Wie geht es weiter mit dem deutsch-türkischen Handel?
Traditionell ist der gut. Trotz aller Rhetorik wird sich das unter dem Präsidialsystem vorerst nicht fundamental ändern. Türkische Unternehmen benötigen Maschinen aus Deutschland, deutsche Exporteure verkaufen gern in die Türkei mit ihrer konsumhungrigen Mittelschicht. Im letzten Jahr hat das Handelsvolumen leicht auf 37 Milliarden Euro zugenommen. Zudem dient die Türkei Firmen als Plattform für den Handel mit Nachbarländern.
Was ist mit dem EU-Beitritt?
Sollten die Verhandlungen beendet werden, könnten EU und Türkei dennoch die seit 1995 bestehende Zollunion vertiefen.

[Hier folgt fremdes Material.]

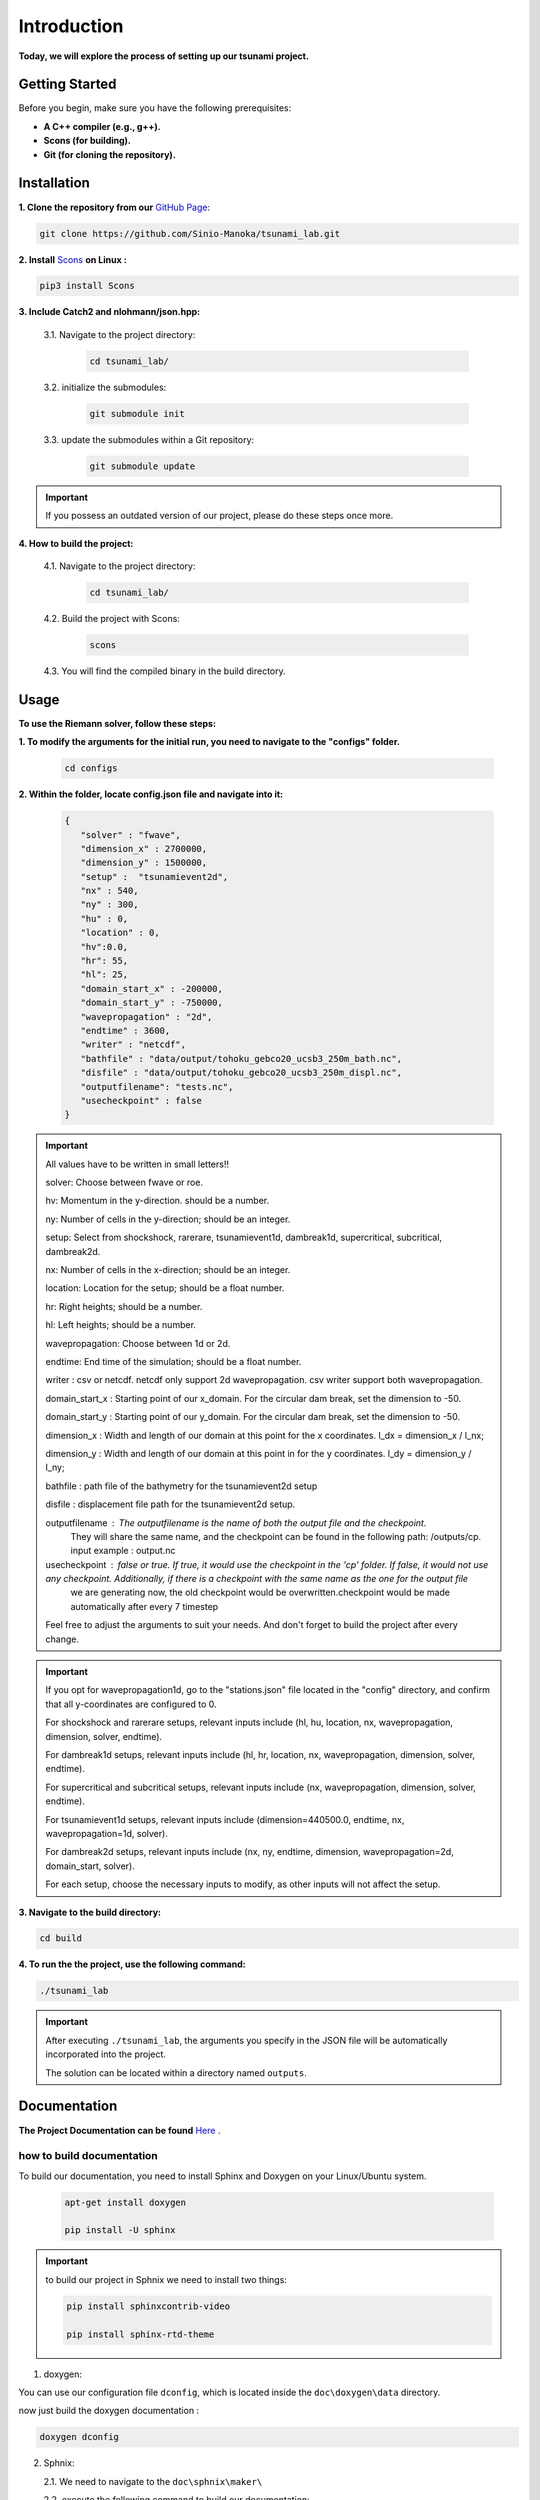 .. Tsunami Project documentation master file, created by
   sphinx-quickstart on Sat Oct 28 03:50:41 2023.
   You can adapt this file completely to your liking, but it should at least
   contain the root `toctree` directive.
.. _ch:setup:




   



Introduction
===========================================
**Today, we will explore the process of setting up our tsunami project.**


Getting Started
-------------------
Before you begin, make sure you have the following prerequisites:

- **A C++ compiler (e.g., g++).**

- **Scons (for building).**

- **Git (for cloning the repository).**




.. _Installation:

Installation
----------------
**1. Clone the repository from our** `GitHub Page`_:

.. _GitHub Page: https://github.com/Sinio-Manoka/tsunami_lab


.. code-block:: 

    git clone https://github.com/Sinio-Manoka/tsunami_lab.git 


**2. Install** `Scons`_ **on Linux :**

.. _Scons: https://scons.org/doc/2.2.0/HTML/scons-user/x121.html#:~:text=If%20your%20Linux%20distribution%20does,%2Fusr%2Flib%2Fscons.&text=Or%2C%20you%20can%20use%20a%20graphical%20RPM%20package%20manager.


.. code-block:: 

      pip3 install Scons



**3. Include Catch2 and nlohmann/json.hpp:**

   3.1. Navigate to the project directory:


      .. code-block:: 

          cd tsunami_lab/



   3.2. initialize the submodules:


      .. code-block:: 

        git submodule init 



   3.3. update the submodules within a Git repository:

      .. code-block:: 

          git submodule update 


.. important::
   
   If you possess an outdated version of our project, please do these steps once more.



**4. How to build the project:**


   4.1. Navigate to the project directory:


      .. code-block:: 

          cd tsunami_lab/

   
  
   4.2. Build the project with Scons:


      .. code-block:: 

          scons

   4.3. You will find the compiled binary in the build directory.




Usage
--------
**To use the Riemann solver, follow these steps:**

**1. To modify the arguments for the initial run, you need to navigate to the "configs" folder.**

   .. code-block:: 

     cd configs



**2. Within the folder, locate config.json file and navigate into it:**

   .. code-block:: 

      {
         "solver" : "fwave",
         "dimension_x" : 2700000,
         "dimension_y" : 1500000,
         "setup" :  "tsunamievent2d",
         "nx" : 540,
         "ny" : 300,
         "hu" : 0,
         "location" : 0,
         "hv":0.0,
         "hr": 55,
         "hl": 25,
         "domain_start_x" : -200000,
         "domain_start_y" : -750000,
         "wavepropagation" : "2d",
         "endtime" : 3600,
         "writer" : "netcdf",
         "bathfile" : "data/output/tohoku_gebco20_ucsb3_250m_bath.nc",
         "disfile" : "data/output/tohoku_gebco20_ucsb3_250m_displ.nc",
         "outputfilename": "tests.nc",
         "usecheckpoint" : false
      }

.. important::

      All values have to be written in small letters!!

      solver: Choose between fwave or roe.

      hv: Momentum in the y-direction. should be a number.

      ny: Number of cells in the y-direction; should be an integer.

      setup: Select from shockshock, rarerare, tsunamievent1d, dambreak1d, supercritical, subcritical, dambreak2d.

      nx: Number of cells in the x-direction; should be an integer.

      location: Location for the setup; should be a float number.

      hr: Right heights; should be a number.

      hl: Left heights; should be a number.

      wavepropagation: Choose between 1d or 2d.

      endtime: End time of the simulation; should be a float number.

      writer : csv or netcdf. netcdf only support 2d wavepropagation. csv writer support both wavepropagation.

      domain_start_x : Starting point of our x_domain. For the circular dam break, set the dimension to -50.

      domain_start_y : Starting point of our y_domain. For the circular dam break, set the dimension to -50.

      dimension_x : Width and length of our domain at this point for the x coordinates. l_dx = dimension_x / l_nx; 

      dimension_y : Width and length of our domain at this point in for the y coordinates. l_dy = dimension_y / l_ny; 

      bathfile : path file of the bathymetry for the tsunamievent2d setup

      disfile : displacement file path for the tsunamievent2d setup.

      outputfilename : The outputfilename is the name of both the output file and the checkpoint. 
                        They will share the same name, and the checkpoint can be found in the following path: /outputs/cp.
                        input example : output.nc
                        
      usecheckpoint : false or true. If true, it would use the checkpoint in the 'cp' folder. If false, it would not use any checkpoint. Additionally, if there is a checkpoint with the same name as the one for the output file
                     we are generating now, the old checkpoint would be overwritten.checkpoint would be made automatically after every 7 timestep


      Feel free to adjust the arguments to suit your needs. 
      And don't forget to build the project after every change.
   
.. important:: 


   If you opt for wavepropagation1d, go to the "stations.json" file located in the "config" directory, and confirm that all y-coordinates are configured to 0.   

   For shockshock and rarerare setups, relevant inputs include (hl, hu, location, nx, wavepropagation, dimension, solver, endtime).

   For dambreak1d setups, relevant inputs include (hl, hr, location, nx, wavepropagation, dimension, solver, endtime).

   For supercritical and subcritical setups, relevant inputs include (nx, wavepropagation, dimension, solver, endtime).

   For tsunamievent1d setups, relevant inputs include (dimension=440500.0, endtime, nx, wavepropagation=1d, solver).

   For dambreak2d setups, relevant inputs include (nx, ny, endtime, dimension, wavepropagation=2d, domain_start, solver).


   For each setup, choose the necessary inputs to modify, as other inputs will not affect the setup.

 

**3. Navigate to the build directory:**

.. code-block:: 

     cd build


**4. To run the the project, use the following command:**

.. code-block:: 

    ./tsunami_lab


.. important:: 

   After executing ``./tsunami_lab``, the arguments you specify in the JSON file will be automatically incorporated into the project.
   
   The solution can be located within a directory named ``outputs``.


Documentation
----------------
**The Project Documentation can be found** `Here`_ .

.. _Here: https://doxygen-tsunami.web.app/


how to build documentation
..........................

To build our documentation, you need to install Sphinx and Doxygen on your Linux/Ubuntu system.

   .. code-block::

      apt-get install doxygen

      pip install -U sphinx
       
.. Important::

   to build our project in Sphnix we need to install two things:

   .. code-block::

      pip install sphinxcontrib-video

      pip install sphinx-rtd-theme

   

1. doxygen:
   
   
You can use our configuration file ``dconfig``, which is located inside the ``doc\doxygen\data`` directory.

now just build the doxygen documentation : 

.. code-block:: 

   doxygen dconfig

     

2. Sphnix:

   2.1. We need to navigate to the ``doc\sphnix\maker\``

   2.2. execute the following command to build our documentation:

       .. code-block:: 
         
         make html

   2.3 The built ``documentation can be found in \tsunami_lab\doc\sphinx\site``.












Davon würden beide Seiten profitieren. Harsche Rhetorik aus der Türkei dürfte da aber bremsen.
6.800 deutsche Firmen haben am Bosporus investiert.
Die müssen sich um ihre Investitionen aktuell keine Sorgen machen. Auf die Dauer birgt eine Ein-Mann-Regierung aber Risiken; Verlässlichkeit und Rechtssicherheit werden abnehmen.
2016 sanken die Investitionen ausländischer Firmen in der Türkei um 40 Prozent.
Da liegt die Gefahr. Deshalb ist es wichtig, dass Präsident Erdogan jetzt die politische Lage stabilisiert. Bleiben Investitionen aus, schwächt das die Kaufkraft der Firmen. Die Nachfrage nach deutschen Produkten könnte leiden.